Passé les cabrioles abracadabrantesques de l’usine, Charlot va faire un autre parallèle osé entre le travail manuel et la prison. Par un malheureux concours de circonstances, son personnage va se retrouver incarcéré: c’est à nouveau avec une volonté rythmique presque mécanique, voisine de la scène précédente, que le magnifique clown tisse un lien entre taulards et travailleurs. Là encore, on retrouve la volonté d’affirmer une certaine privation mental des forçats de l’usine proche de celle des prisonniers.

« Tout ça pour un joint de culasse. »

Puis vient le temps de tirer à boulet rouge sur une société de consommation qui apparaît comme un miroir aux alouettes. Ses joies sont factices, le plus souvent inaccessibles à la classe ouvrière. Charlie Chaplin saisit parfaitement un dogme de notre civilisation qui est encore en vigueur aujourd’hui: travaille pour consommer, toujours plus, épanouis-toi dans la dépense de l’argent au détriment des rapports affectifs. “Les temps modernes” est un brûlot politique, presque une oeuvre anarchiste.

D’autant plus qu’à certains recoins de son histoire, Charlie Chaplin va également affirmer la volonté de notre système de casser les luttes, que ce soit par l’intermédiaire du patronat, de la police, ou des hôpitaux. Il se joint à la cohorte de marginaux pourtant plus sensés que leurs congénères et perpétuellement, la machine sociétale va les briser, les entraver.

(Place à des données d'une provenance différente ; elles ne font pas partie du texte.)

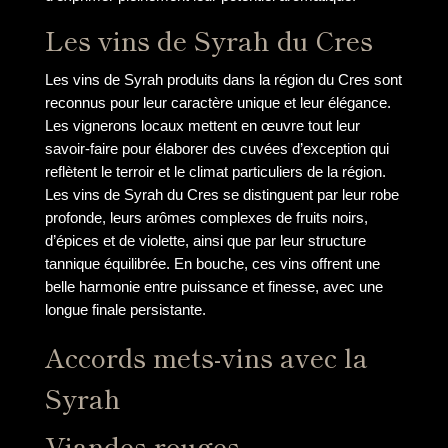
Les vins de Syrah du Cres
Les vins de Syrah produits dans la région du Cres sont
reconnus pour leur caractère unique et leur élégance.
Les vignerons locaux mettent en œuvre tout leur
savoir-faire pour élaborer des cuvées d’exception qui
reflètent le terroir et le climat particuliers de la région.
Les vins de Syrah du Cres se distinguent par leur robe
profonde, leurs arômes complexes de fruits noirs,
d’épices et de violette, ainsi que par leur structure
tannique équilibrée. En bouche, ces vins offrent une
belle harmonie entre puissance et finesse, avec une
longue finale persistante.
Accords mets-vins avec la
Syrah
Viandes rouges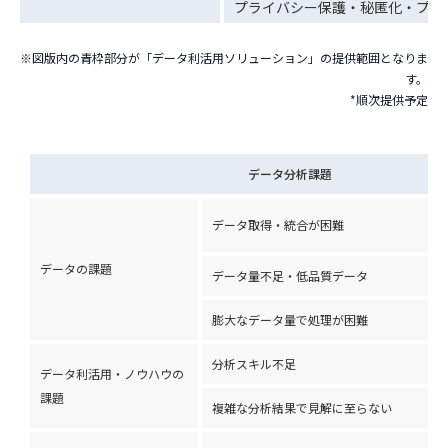
プライバシー保護・秘匿化・プラ
※図版内の青枠部分が「データ利活用ソリューション」の提供範囲となりま
す。
*順次提供予定
データ分析課題
データ取得・統合が困難
データの課題
データ量不足・低品質データ
膨大なデータ量で処理が困難
分析スキル不足
データ利活用・
ノウハウの
課題
複雑な分析結果で見解に至らない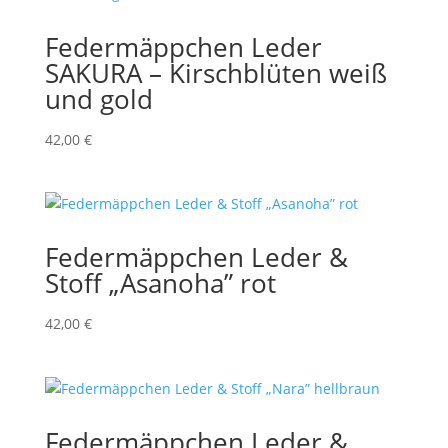
Federmäppchen Leder
SAKURA – Kirschblüten weiß
und gold
42,00
€
Federmäppchen Leder &
Stoff „Asanoha” rot
42,00
€
Federmäppchen Leder &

Mais tant de messages ne gâchent pas l’ingéniosité, le plaisir et le ludisme du cinéma de Chaplin. Si son film est chargé politiquement, il s’appuie aussi notamment sur des décors fabuleux, toujours propices aux cabrioles les plus drôles. On a tous en tête cette image de Charlot prisonnier des engrenages d’une machine infernale et ce n’est pas pour rien: son travail autour des environnements est tout simplement génial.

Les temps modernes” rend également grâce au jeu de Chaplin, proche du talent d’un danseur. Ces loufoqueries s’affirment par une science du mouvement proche de celle d’un danseur. Le cinéaste est un véritable chorégraphe. C’est prépondérant dans la scène du magasin où Charlot chausse des patins à roulettes pour entamer un ballet improbable, au bord du vide. Cette émotion, ce soulèvement qu’on éprouve à le voir flirter avec le gouffre, c’est toute la pureté de son cinéma qui s’exprime.

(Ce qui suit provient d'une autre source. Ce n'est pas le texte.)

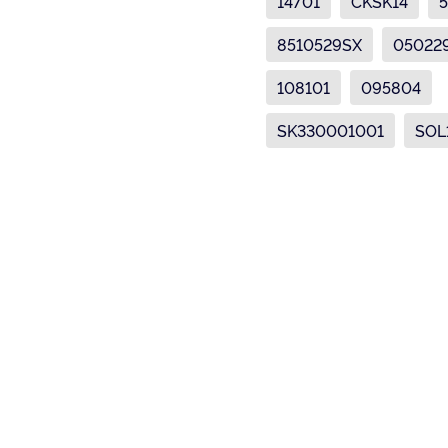
14701
CKSK14
5
8510529SX
05022
108101
095804
SK330001001
SOL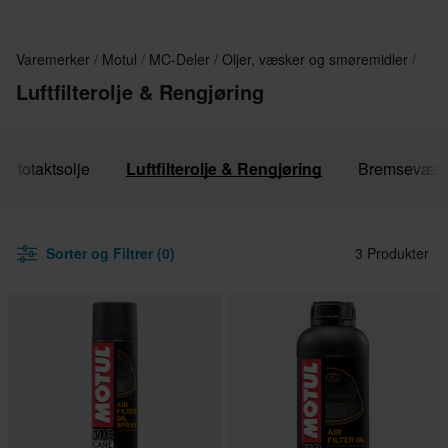
Varemerker
Motul
MC-Deler
Oljer, væsker og smøremidler
Luftfilterolje & Rengjøring
totaktsolje
Luftfilterolje & Rengjøring
Bremsevæs
Sorter og Filtrer (0)
3 Produkter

Mais Charlot n’est pas seul et sa partenaire, Paulette Goddard, offre elle aussi une belle performance. Parfois sauvageonne, parfois émue, sur son visage se lit une infinité de nuances et son faciès reste imprimé dans la rétine, comme une illustration indélébile de cette lutte des classes qu’affirme le film.

C’est d’abord un plaisir malicieux de replonger dans le film, tant Charlot y est drôle. Mais c’est aussi une œuvre à message, où chaque joie cache une nouvelle peine avec beaucoup d’à propos.